• [Your assignment]
Transcribe everything in the records, dropping and changing nothing.

• [Dataset excerpts]
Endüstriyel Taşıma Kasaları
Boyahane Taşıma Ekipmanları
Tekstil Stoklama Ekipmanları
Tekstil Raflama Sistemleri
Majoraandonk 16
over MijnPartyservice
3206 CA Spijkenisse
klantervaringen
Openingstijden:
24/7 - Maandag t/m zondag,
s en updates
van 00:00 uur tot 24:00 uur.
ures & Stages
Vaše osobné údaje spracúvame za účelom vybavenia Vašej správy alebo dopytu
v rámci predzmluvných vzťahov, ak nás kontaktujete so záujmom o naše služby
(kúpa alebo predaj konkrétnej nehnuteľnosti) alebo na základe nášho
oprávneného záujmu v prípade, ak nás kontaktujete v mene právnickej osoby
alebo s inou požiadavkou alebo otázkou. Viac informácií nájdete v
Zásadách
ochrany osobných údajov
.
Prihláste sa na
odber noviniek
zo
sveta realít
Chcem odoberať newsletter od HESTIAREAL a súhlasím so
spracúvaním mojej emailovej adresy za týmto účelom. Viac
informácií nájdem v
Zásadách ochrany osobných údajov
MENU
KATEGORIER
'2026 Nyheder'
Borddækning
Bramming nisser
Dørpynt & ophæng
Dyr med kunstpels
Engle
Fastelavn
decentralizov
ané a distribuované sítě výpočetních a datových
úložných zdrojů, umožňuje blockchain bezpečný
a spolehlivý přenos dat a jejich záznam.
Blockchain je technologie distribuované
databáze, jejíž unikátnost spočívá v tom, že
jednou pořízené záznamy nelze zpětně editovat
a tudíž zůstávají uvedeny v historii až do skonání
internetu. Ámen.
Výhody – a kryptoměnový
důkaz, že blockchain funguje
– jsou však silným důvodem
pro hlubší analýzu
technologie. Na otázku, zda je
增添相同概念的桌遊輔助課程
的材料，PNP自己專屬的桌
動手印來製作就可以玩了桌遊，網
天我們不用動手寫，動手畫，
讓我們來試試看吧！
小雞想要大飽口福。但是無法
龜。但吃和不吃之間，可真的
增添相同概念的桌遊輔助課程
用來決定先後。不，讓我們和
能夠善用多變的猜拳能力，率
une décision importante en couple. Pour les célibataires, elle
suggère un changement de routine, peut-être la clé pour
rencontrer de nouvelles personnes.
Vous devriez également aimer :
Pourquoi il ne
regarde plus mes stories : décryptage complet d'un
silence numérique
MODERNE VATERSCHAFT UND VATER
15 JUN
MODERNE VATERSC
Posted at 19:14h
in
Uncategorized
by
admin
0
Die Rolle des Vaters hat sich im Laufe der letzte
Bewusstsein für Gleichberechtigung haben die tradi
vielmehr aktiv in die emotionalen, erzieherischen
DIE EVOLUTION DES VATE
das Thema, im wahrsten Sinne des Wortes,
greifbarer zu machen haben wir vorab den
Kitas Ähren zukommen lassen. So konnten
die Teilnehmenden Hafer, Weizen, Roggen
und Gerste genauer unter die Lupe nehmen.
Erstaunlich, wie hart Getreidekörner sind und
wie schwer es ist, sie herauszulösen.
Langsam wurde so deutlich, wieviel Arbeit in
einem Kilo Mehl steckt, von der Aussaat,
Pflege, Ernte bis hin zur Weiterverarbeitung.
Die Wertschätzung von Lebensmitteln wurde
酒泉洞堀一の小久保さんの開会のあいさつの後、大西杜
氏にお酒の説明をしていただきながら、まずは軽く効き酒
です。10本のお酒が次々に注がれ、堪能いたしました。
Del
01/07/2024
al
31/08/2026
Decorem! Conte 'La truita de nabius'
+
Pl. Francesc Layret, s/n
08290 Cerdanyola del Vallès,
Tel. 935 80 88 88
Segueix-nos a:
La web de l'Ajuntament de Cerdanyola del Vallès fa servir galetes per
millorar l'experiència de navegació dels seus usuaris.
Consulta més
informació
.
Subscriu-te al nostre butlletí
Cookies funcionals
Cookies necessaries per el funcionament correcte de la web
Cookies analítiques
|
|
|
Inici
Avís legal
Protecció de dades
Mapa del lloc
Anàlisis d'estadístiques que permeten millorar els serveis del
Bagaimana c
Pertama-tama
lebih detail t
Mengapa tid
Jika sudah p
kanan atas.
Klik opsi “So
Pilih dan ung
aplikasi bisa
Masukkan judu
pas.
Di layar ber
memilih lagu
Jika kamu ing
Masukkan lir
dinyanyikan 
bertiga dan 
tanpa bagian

• [Answer for this exercise]
Endüstriyel Taşıma Kasaları
Boyahane Taşıma Ekipmanları
Tekstil Stoklama Ekipmanları
Tekstil Raflama Sistemleri
Majoraandonk 16
over MijnPartyservice
3206 CA Spijkenisse
klantervaringen
Openingstijden:
24/7 - Maandag t/m zondag,
s en updates
van 00:00 uur tot 24:00 uur.
ures & Stages
Vaše osobné údaje spracúvame za účelom vybavenia Vašej správy alebo dopytu
v rámci predzmluvných vzťahov, ak nás kontaktujete so záujmom o naše služby
(kúpa alebo predaj konkrétnej nehnuteľnosti) alebo na základe nášho
oprávneného záujmu v prípade, ak nás kontaktujete v mene právnickej osoby
alebo s inou požiadavkou alebo otázkou. Viac informácií nájdete v
Zásadách
ochrany osobných údajov
.
Prihláste sa na
odber noviniek
zo
sveta realít
Chcem odoberať newsletter od HESTIAREAL a súhlasím so
spracúvaním mojej emailovej adresy za týmto účelom. Viac
informácií nájdem v
Zásadách ochrany osobných údajov
MENU
KATEGORIER
'2026 Nyheder'
Borddækning
Bramming nisser
Dørpynt & ophæng
Dyr med kunstpels
Engle
Fastelavn
decentralizov
ané a distribuované sítě výpočetních a datových
úložných zdrojů, umožňuje blockchain bezpečný
a spolehlivý přenos dat a jejich záznam.
Blockchain je technologie distribuované
databáze, jejíž unikátnost spočívá v tom, že
jednou pořízené záznamy nelze zpětně editovat
a tudíž zůstávají uvedeny v historii až do skonání
internetu. Ámen.
Výhody – a kryptoměnový
důkaz, že blockchain funguje
– jsou však silným důvodem
pro hlubší analýzu
technologie. Na otázku, zda je
增添相同概念的桌遊輔助課程
的材料，PNP自己專屬的桌
動手印來製作就可以玩了桌遊，網
天我們不用動手寫，動手畫，
讓我們來試試看吧！
小雞想要大飽口福。但是無法
龜。但吃和不吃之間，可真的
增添相同概念的桌遊輔助課程
用來決定先後。不，讓我們和
能夠善用多變的猜拳能力，率
une décision importante en couple. Pour les célibataires, elle
suggère un changement de routine, peut-être la clé pour
rencontrer de nouvelles personnes.
Vous devriez également aimer :
Pourquoi il ne
regarde plus mes stories : décryptage complet d'un
silence numérique
MODERNE VATERSCHAFT UND VATER
15 JUN
MODERNE VATERSC
Posted at 19:14h
in
Uncategorized
by
admin
0
Die Rolle des Vaters hat sich im Laufe der letzte
Bewusstsein für Gleichberechtigung haben die tradi
vielmehr aktiv in die emotionalen, erzieherischen
DIE EVOLUTION DES VATE
das Thema, im wahrsten Sinne des Wortes,
greifbarer zu machen haben wir vorab den
Kitas Ähren zukommen lassen. So konnten
die Teilnehmenden Hafer, Weizen, Roggen
und Gerste genauer unter die Lupe nehmen.
Erstaunlich, wie hart Getreidekörner sind und
wie schwer es ist, sie herauszulösen.
Langsam wurde so deutlich, wieviel Arbeit in
einem Kilo Mehl steckt, von der Aussaat,
Pflege, Ernte bis hin zur Weiterverarbeitung.
Die Wertschätzung von Lebensmitteln wurde
酒泉洞堀一の小久保さんの開会のあいさつの後、大西杜
氏にお酒の説明をしていただきながら、まずは軽く効き酒
です。10本のお酒が次々に注がれ、堪能いたしました。
Del
01/07/2024
al
31/08/2026
Decorem! Conte 'La truita de nabius'
+
Pl. Francesc Layret, s/n
08290 Cerdanyola del Vallès,
Tel. 935 80 88 88
Segueix-nos a:
La web de l'Ajuntament de Cerdanyola del Vallès fa servir galetes per
millorar l'experiència de navegació dels seus usuaris.
Consulta més
informació
.
Subscriu-te al nostre butlletí
Cookies funcionals
Cookies necessaries per el funcionament correcte de la web
Cookies analítiques
|
|
|
Inici
Avís legal
Protecció de dades
Mapa del lloc
Anàlisis d'estadístiques que permeten millorar els serveis del
Bagaimana c
Pertama-tama
lebih detail t
Mengapa tid
Jika sudah p
kanan atas.
Klik opsi “So
Pilih dan ung
aplikasi bisa
Masukkan judu
pas.
Di layar ber
memilih lagu
Jika kamu ing
Masukkan lir
dinyanyikan 
bertiga dan 
tanpa bagian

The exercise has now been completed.